As an example, let us generate a customer profile table for five customers:

n_customers = 5
customer_profiles_table = generate_customer_profiles_table(n_customers, random_state = 0)
customer_profiles_table

	CUSTOMER_ID	x_customer_id	y_customer_id	mean_amount	std_amount	mean_nb_tx_per_day
0	0	54.881350	71.518937	62.262521	31.131260	2.179533
1	1	42.365480	64.589411	46.570785	23.285393	3.567092
2	2	96.366276	38.344152	80.213879	40.106939	2.115580
3	3	56.804456	92.559664	11.748426	5.874213	0.348517
4	4	2.021840	83.261985	78.924891	39.462446	3.480049

2.2. Terminal profiles generation¶

Each terminal will be defined by the following properties:

TERMINAL_ID: The terminal ID
(x_terminal_id,y_terminal_id): A pair of real coordinates (x_terminal_id,y_terminal_id) in a 100 * 100 grid, that defines the geographical location of the terminal

The generate_terminal_profiles_table function provides an implementation for generating a table of terminal profiles.
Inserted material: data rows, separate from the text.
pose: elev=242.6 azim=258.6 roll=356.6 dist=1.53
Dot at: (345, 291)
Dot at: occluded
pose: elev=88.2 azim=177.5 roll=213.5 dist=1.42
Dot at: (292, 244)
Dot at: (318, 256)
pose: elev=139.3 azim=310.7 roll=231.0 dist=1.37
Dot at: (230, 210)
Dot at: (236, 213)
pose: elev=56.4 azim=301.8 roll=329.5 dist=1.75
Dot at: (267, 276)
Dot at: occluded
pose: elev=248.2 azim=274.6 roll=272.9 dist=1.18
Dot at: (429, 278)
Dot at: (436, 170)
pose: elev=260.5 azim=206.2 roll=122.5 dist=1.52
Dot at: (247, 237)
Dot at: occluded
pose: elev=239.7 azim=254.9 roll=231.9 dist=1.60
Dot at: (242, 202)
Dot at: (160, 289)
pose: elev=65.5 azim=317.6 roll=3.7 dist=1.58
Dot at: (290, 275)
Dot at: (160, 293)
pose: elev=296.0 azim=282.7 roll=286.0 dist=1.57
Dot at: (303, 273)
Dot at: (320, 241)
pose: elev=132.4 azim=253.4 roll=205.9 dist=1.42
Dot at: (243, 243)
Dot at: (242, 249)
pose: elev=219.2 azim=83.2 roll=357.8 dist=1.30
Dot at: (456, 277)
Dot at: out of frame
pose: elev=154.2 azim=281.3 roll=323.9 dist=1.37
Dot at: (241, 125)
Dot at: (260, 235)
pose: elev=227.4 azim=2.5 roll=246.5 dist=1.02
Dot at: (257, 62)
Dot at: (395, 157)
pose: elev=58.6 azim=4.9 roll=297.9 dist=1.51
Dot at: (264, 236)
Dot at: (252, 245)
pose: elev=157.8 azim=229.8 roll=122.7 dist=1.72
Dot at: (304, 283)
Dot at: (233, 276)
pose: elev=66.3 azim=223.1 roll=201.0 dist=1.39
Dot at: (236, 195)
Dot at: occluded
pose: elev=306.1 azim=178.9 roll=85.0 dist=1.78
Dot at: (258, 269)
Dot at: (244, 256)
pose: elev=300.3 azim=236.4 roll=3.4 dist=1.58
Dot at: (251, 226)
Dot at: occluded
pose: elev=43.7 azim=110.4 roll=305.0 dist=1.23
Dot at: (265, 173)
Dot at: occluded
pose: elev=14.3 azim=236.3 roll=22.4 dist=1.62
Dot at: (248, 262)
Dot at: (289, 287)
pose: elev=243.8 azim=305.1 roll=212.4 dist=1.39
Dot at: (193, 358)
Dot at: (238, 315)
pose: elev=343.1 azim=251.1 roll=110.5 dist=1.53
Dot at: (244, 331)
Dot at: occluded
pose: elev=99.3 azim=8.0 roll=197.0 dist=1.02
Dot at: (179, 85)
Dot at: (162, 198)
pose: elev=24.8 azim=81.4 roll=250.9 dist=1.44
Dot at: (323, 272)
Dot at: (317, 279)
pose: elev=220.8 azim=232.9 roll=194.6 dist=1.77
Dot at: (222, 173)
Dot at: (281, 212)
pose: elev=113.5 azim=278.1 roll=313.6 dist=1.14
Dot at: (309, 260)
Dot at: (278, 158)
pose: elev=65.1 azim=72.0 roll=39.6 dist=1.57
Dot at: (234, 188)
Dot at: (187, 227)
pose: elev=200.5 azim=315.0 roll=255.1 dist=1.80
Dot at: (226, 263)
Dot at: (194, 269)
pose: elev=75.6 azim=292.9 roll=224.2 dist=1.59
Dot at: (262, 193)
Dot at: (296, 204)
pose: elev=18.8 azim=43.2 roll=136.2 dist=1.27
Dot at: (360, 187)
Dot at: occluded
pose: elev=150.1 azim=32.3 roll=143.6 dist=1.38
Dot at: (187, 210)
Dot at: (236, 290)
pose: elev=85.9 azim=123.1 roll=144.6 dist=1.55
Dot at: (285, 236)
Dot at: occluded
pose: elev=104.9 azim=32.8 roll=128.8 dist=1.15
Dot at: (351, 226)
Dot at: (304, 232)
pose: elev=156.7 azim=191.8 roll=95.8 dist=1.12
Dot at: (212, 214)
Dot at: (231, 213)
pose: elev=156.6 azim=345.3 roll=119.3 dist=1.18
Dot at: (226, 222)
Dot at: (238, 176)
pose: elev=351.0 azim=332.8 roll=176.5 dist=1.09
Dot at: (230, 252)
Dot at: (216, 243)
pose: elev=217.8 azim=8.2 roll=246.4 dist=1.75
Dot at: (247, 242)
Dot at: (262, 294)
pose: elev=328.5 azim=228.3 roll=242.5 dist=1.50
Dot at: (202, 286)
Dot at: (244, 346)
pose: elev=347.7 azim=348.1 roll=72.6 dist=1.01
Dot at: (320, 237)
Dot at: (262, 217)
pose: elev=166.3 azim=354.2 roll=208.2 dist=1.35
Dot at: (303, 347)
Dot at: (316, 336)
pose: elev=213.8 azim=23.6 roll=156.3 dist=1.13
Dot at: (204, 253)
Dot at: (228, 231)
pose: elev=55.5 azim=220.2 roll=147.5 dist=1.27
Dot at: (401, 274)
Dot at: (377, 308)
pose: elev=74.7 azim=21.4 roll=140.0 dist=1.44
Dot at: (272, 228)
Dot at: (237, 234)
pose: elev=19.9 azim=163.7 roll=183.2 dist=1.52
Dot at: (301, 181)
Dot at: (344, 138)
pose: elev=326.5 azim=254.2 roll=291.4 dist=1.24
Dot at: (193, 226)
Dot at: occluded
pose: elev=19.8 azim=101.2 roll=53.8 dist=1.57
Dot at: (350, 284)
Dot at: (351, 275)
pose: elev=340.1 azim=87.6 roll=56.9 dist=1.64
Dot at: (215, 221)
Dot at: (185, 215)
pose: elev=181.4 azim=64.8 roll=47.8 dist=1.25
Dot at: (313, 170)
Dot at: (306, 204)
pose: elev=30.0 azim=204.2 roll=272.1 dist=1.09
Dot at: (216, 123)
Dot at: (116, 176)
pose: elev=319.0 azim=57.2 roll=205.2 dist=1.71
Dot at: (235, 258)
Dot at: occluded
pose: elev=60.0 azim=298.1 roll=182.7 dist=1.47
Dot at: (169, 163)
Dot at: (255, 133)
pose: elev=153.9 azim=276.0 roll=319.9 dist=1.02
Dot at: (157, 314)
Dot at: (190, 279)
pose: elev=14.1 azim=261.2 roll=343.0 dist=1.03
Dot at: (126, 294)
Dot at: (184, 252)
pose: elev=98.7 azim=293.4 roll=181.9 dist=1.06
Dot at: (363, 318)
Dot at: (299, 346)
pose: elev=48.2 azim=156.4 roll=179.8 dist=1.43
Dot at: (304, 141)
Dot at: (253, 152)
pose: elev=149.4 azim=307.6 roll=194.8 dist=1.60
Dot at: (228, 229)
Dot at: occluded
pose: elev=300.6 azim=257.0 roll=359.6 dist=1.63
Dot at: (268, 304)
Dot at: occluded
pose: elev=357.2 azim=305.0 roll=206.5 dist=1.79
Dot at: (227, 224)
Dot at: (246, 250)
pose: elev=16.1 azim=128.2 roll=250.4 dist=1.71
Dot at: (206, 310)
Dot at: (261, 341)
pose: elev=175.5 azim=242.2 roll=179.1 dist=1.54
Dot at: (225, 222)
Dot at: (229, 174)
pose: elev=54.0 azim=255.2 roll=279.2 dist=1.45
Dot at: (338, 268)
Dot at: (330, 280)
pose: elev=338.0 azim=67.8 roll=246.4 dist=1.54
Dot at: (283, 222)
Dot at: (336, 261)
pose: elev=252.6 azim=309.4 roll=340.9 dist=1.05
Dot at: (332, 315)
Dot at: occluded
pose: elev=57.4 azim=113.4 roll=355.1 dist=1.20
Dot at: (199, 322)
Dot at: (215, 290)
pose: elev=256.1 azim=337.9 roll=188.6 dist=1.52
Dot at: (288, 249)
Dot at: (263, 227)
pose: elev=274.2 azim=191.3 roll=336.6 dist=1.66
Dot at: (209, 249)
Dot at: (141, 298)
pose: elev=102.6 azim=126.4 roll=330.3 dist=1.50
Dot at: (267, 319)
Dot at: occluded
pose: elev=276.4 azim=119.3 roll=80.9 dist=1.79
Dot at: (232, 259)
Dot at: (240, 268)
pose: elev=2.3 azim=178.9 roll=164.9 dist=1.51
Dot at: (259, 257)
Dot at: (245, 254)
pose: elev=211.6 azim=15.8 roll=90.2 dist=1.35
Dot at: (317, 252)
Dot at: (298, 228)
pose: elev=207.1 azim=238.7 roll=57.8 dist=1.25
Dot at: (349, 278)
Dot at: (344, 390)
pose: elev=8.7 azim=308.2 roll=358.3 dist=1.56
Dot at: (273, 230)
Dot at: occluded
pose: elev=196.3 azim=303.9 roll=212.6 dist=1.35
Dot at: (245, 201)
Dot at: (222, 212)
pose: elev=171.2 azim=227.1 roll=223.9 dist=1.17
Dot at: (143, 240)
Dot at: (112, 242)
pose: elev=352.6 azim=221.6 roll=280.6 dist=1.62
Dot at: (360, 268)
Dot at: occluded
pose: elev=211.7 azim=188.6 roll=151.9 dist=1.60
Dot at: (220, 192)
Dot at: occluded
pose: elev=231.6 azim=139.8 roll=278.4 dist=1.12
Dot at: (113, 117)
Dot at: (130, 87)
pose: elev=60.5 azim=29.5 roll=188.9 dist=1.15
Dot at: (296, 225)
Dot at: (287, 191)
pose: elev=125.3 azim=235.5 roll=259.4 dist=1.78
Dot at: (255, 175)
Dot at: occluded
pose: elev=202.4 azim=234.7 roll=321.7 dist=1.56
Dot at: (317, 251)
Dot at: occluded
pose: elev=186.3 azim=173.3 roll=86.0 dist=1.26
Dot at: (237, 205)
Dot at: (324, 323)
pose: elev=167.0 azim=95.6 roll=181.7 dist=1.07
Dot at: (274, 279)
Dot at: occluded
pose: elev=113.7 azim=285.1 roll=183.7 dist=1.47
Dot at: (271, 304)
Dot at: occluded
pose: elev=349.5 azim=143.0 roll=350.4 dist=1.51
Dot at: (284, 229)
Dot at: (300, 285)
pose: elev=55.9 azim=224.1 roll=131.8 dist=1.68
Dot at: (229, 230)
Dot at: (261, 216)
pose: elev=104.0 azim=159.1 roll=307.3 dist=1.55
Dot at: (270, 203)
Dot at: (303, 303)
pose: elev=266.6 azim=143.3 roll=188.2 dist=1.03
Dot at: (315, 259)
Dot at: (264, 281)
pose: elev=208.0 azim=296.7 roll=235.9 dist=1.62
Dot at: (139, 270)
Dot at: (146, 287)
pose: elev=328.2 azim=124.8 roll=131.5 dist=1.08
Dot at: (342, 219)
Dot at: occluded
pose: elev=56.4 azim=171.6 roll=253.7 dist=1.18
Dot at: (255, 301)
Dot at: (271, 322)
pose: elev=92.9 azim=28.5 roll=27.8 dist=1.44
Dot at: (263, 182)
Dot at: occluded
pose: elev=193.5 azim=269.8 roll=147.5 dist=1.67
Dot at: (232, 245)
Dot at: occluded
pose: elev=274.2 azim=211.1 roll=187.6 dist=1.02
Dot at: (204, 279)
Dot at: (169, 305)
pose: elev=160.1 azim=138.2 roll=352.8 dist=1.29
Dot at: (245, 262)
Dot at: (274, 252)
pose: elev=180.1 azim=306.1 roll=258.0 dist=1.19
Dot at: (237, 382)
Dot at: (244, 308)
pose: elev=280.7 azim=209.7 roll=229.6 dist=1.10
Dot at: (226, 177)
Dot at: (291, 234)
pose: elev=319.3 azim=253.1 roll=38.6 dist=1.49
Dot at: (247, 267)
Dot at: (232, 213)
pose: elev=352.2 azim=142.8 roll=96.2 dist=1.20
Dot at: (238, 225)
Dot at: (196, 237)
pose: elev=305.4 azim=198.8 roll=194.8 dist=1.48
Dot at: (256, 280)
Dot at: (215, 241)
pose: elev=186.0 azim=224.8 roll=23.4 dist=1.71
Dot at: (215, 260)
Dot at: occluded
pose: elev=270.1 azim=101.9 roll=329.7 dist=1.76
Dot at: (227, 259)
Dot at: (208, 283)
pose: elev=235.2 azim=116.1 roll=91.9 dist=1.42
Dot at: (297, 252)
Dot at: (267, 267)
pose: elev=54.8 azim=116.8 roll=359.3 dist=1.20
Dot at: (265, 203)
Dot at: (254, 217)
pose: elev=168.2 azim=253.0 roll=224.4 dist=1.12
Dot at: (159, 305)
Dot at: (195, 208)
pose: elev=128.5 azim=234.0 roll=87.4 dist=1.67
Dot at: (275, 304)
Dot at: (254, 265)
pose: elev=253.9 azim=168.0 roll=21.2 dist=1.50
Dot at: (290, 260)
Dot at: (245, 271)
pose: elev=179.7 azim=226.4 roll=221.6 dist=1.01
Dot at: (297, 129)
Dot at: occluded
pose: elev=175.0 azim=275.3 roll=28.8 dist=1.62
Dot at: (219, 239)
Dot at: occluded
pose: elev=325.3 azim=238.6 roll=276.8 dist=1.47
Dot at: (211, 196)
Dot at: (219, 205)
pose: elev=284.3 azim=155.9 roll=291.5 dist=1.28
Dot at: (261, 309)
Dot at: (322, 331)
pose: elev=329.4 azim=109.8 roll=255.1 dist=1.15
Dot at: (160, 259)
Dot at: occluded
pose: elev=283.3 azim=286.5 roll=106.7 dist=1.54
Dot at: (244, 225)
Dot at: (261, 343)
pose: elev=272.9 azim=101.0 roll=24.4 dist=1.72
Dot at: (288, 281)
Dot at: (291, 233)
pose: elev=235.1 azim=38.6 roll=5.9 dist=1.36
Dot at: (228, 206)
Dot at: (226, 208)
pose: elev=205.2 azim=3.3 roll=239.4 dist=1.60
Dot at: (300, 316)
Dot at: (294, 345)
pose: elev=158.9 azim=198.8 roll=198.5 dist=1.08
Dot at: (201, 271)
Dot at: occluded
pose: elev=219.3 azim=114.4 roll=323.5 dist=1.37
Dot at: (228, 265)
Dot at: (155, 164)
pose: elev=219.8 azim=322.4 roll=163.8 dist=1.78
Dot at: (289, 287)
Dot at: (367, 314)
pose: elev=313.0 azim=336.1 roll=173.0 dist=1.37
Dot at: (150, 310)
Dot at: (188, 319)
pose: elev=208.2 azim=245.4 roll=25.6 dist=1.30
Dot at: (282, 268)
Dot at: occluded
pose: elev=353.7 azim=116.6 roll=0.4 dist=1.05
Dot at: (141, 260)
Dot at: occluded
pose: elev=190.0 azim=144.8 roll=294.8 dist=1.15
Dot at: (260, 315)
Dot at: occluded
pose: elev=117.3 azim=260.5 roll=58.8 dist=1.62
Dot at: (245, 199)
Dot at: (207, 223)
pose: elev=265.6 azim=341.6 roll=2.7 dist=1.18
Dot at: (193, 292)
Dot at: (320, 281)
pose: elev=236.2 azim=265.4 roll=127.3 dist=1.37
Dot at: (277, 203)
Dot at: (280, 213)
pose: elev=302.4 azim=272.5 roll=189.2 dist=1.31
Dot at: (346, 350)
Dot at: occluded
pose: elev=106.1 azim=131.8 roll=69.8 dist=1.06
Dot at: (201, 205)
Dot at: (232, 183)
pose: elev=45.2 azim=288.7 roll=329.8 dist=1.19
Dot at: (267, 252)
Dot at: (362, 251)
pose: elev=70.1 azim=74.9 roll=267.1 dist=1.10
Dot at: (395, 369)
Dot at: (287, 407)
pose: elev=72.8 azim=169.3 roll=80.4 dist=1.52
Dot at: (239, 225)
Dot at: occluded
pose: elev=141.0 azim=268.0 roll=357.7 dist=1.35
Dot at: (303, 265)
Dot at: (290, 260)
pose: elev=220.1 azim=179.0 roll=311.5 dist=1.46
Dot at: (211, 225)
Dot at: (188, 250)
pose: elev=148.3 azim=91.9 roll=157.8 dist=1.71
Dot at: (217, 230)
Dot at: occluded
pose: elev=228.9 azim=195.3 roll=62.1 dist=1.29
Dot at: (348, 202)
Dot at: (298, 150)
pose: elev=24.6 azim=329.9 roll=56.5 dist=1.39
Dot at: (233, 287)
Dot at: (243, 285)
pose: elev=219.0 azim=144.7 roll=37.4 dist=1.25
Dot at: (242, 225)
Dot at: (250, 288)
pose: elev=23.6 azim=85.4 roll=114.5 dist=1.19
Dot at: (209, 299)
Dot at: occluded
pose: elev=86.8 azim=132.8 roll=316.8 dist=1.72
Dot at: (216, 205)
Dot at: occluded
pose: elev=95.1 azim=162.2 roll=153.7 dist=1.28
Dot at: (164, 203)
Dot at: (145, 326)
It takes as input the number of terminals for which to generate a profile and a random state for reproducibility. It returns a DataFrame containing the properties for each terminal.

def generate_terminal_profiles_table(n_terminals, random_state=0):
    
    np.random.seed(random_state)
        
    terminal_id_properties=[]
    
    # Generate terminal properties from random distributions 
    for terminal_id in range(n_terminals):
        
        x_terminal_id = np.random.uniform(0,100)
        y_terminal_id = np.random.uniform(0,100)
        
        terminal_id_properties.append([terminal_id,
                                      x_terminal_id, y_terminal_id])
                                       
    terminal_profiles_table = pd.DataFrame(terminal_id_properties, columns=['TERMINAL_ID',
                                                                      'x_terminal_id', 'y_terminal_id'])
    
    return terminal_profiles_table

As an example, let us generate a customer terminal table for five terminals:

n_terminals = 5
terminal_profiles_table = generate_terminal_profiles_table(n_terminals, random_state = 0)
terminal_profiles_table

	TERMINAL_ID	x_terminal_id	y_terminal_id
0	0	54.881350	71.518937
1	1	60.276338	54.488318
2	2	42.365480	64.589411
3	3	43.758721	89.177300
4	4	96.366276	38.344152

2.3. Association of customer profiles to terminals¶

Let us now associate terminals with the customer profiles. In our design, customers can only perform transactions on terminals that are within a radius of r of their geographical locations.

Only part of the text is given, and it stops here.